Friday, November 4, 2011

Poor "systemic irrelevant financial institutions"

So now except for 29 banks all the rest have de-facto been qualified as systemic irrelevant financial institutions. Is this going to make the lucky few less too-big-to-fail? Against a requirement of only 1 to 2.5 percent in additional equity, to be paid in comfortable installments? They've got to be kidding! 

Please, someone, save us from these regulators who keep digging us deeper and deeper in the hole where they've placed us.

Saturday, July 2, 2011

All systemic unimportant and irrelevant financial institutions need to fight back... or they’re toast!

These days some lucky banks, by paying with a little of capital increase spread out over many years, will be denominated by the Basel Committee as Globally Systemic Important Financial Institutions G-SIFIs. 

At that moment all other banks become de-facto Globally Systemic Unimportant Financial Institutions, in other words almost declared as irrelevant. 

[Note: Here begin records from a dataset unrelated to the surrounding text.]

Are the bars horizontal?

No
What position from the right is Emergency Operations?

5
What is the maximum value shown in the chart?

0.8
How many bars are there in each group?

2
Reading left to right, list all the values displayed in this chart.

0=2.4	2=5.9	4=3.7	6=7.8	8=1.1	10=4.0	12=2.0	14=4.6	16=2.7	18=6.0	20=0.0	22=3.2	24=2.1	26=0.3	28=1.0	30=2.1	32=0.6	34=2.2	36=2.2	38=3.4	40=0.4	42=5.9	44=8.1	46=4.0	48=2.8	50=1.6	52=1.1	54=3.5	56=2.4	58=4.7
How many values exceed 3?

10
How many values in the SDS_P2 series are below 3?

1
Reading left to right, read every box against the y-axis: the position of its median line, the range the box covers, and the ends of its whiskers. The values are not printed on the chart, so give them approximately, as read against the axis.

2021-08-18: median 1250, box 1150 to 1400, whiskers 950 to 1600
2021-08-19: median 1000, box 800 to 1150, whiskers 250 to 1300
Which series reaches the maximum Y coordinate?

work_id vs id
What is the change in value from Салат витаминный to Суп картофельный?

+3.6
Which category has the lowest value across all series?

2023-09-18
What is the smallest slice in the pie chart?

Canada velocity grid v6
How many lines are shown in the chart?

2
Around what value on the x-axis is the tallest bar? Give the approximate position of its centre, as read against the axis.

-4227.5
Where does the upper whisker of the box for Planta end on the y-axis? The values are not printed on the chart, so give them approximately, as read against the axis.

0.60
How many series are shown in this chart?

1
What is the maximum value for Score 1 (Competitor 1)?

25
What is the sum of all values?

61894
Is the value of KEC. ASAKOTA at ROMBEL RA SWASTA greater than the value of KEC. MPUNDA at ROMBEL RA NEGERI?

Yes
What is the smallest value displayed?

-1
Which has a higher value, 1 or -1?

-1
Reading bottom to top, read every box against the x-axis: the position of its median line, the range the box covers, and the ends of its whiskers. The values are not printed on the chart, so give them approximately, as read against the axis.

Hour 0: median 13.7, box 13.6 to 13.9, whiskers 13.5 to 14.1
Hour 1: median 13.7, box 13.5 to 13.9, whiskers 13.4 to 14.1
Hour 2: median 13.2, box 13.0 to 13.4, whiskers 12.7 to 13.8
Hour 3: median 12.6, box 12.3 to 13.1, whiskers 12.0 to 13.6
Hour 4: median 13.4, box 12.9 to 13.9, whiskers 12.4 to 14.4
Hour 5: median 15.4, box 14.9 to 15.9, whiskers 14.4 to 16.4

If the G-SUFI’s do not fight back or protest they’re toast! Our dear George Bailey would not have stood a chance against a Basel Committee. Did we really authorize the bank regulators to do that?

Crazy bank regulations explained in apolitical red and blue!

Thursday, June 16, 2011

And what about Systemically Un-Important Financial Institutions?

Anyone thinking about how to reign or prepare for what could happen with Systemically Important Financial Institutions, should put on your hats of bankers of Systemically Un-Important Financial Institutions, and think about what you need in order to be able to compete so as to survive, as an independent and not as a satellite.

For instance Daniel K. Tarullo has not yet done so, and though he is probably not aware of it he is on that dangerous route that leads to awarding some behemoths a “Too-big-to fail” franchise.

Monday, June 13, 2011

Do not even think of selling “Too-big-to-fail” franchises, much less for a meager 3 percent of additional bank equity.

It would seem like some regulators want to sell “Too-big-to-fail” franchises to Systemically Important Financial Institutions (SIFIs/G-SIFIs), and even for a mere 3 percent in additional capital. Do not even think of it! 

Not only will 3 percent of additional bank capital end up being almost meaningless in the case of a systemic explosion or implosion of these huge banks, but it is also probable that precisely those Too-big-to-fail banks that we least should want to be too big to fail, will be those most likely to exploit the franchise for all it is worth, in order to compensate the additional equity required, in the ways we would least like to see these franchises exploited. 

Of course regulators will argue these franchises will be the subject of special supervision. Who are they fooling? Is it not hard enough for them to supervise these behemoths without labeling them as the most likely candidates for special support?